== DONNÉES EXTRAITES ==

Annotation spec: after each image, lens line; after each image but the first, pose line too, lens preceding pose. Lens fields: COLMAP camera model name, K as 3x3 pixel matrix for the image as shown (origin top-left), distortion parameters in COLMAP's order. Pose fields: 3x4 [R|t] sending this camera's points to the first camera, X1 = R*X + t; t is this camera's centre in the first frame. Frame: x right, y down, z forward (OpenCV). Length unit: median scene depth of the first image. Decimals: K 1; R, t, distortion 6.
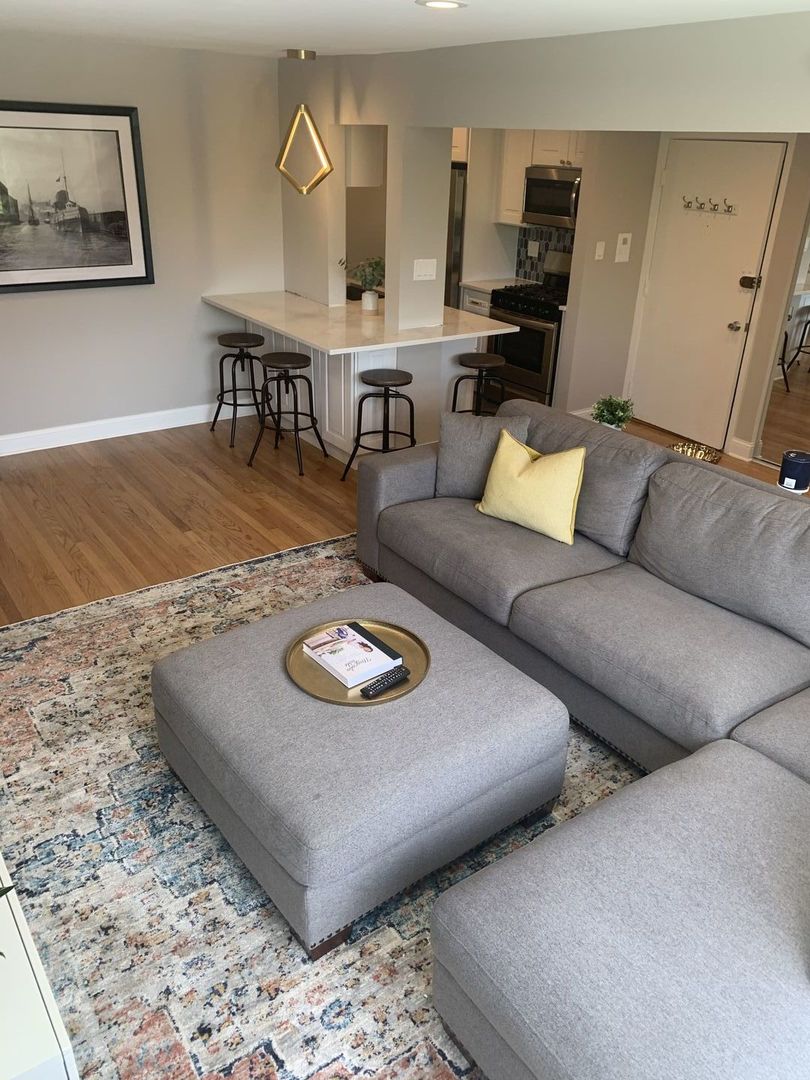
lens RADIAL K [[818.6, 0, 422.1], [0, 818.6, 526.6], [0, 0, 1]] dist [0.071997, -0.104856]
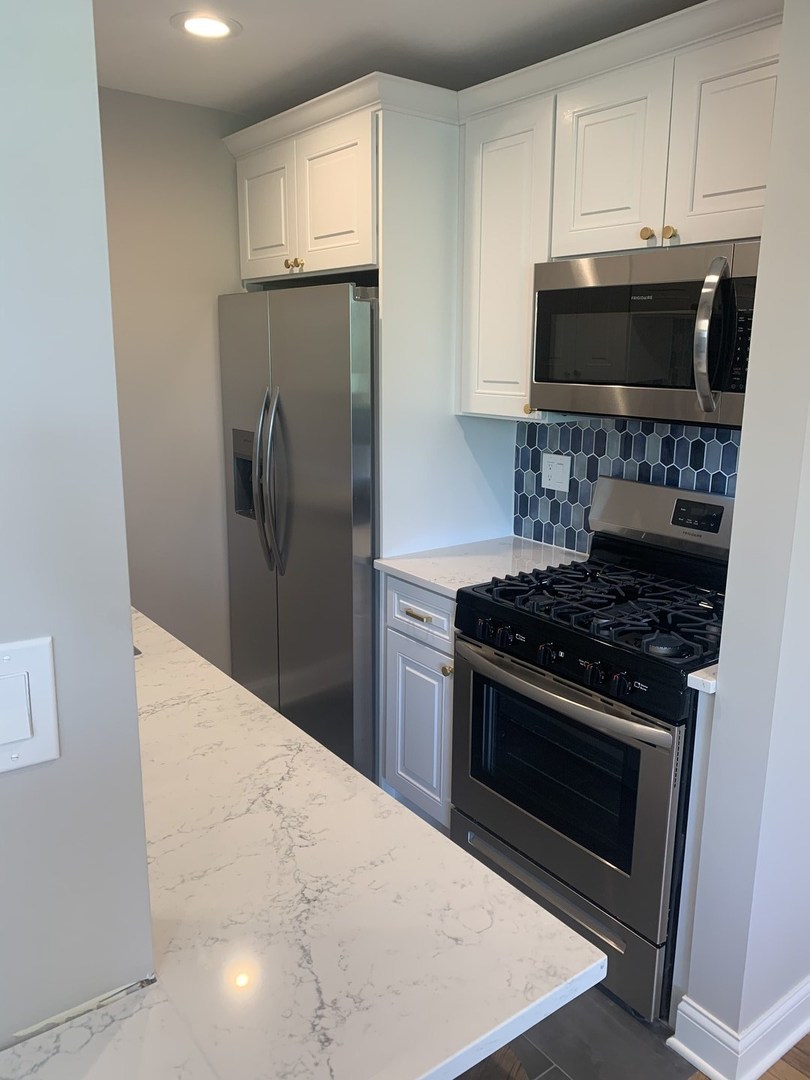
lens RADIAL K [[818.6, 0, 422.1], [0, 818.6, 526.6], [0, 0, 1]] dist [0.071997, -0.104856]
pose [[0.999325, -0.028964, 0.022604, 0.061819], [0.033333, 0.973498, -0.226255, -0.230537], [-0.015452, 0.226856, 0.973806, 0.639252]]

===
== DONNÉES EXTRAITES ==

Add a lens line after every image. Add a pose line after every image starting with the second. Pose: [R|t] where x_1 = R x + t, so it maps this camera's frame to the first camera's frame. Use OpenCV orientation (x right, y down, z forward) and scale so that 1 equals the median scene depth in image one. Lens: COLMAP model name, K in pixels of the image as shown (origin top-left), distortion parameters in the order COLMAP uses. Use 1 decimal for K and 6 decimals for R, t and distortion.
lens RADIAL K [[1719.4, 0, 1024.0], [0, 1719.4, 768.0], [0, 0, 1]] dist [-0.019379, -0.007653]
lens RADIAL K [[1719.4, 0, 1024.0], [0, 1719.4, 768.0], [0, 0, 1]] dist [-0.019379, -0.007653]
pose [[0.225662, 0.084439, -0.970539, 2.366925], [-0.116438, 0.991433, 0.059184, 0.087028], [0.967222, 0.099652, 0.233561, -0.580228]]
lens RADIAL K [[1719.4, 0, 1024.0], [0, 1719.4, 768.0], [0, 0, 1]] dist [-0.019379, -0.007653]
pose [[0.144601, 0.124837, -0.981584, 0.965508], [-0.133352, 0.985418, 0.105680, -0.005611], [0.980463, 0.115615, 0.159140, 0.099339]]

===

• [ÉNONCÉ]: Recopiez à l'identique les lignes des données situées entre celle qui contient « Add a lens line » et celle qui contient « 0.115615, 0.159140, 0.099339]] », ces deux lignes comprises.

• [CORRIGÉ]:
Add a lens line after every image. Add a pose line after every image starting with the second. Pose: [R|t] where x_1 = R x + t, so it maps this camera's frame to the first camera's frame. Use OpenCV orientation (x right, y down, z forward) and scale so that 1 equals the median scene depth in image one. Lens: COLMAP model name, K in pixels of the image as shown (origin top-left), distortion parameters in the order COLMAP uses. Use 1 decimal for K and 6 decimals for R, t and distortion.
lens RADIAL K [[1719.4, 0, 1024.0], [0, 1719.4, 768.0], [0, 0, 1]] dist [-0.019379, -0.007653]
lens RADIAL K [[1719.4, 0, 1024.0], [0, 1719.4, 768.0], [0, 0, 1]] dist [-0.019379, -0.007653]
pose [[0.225662, 0.084439, -0.970539, 2.366925], [-0.116438, 0.991433, 0.059184, 0.087028], [0.967222, 0.099652, 0.233561, -0.580228]]
lens RADIAL K [[1719.4, 0, 1024.0], [0, 1719.4, 768.0], [0, 0, 1]] dist [-0.019379, -0.007653]
pose [[0.144601, 0.124837, -0.981584, 0.965508], [-0.133352, 0.985418, 0.105680, -0.005611], [0.980463, 0.115615, 0.159140, 0.099339]]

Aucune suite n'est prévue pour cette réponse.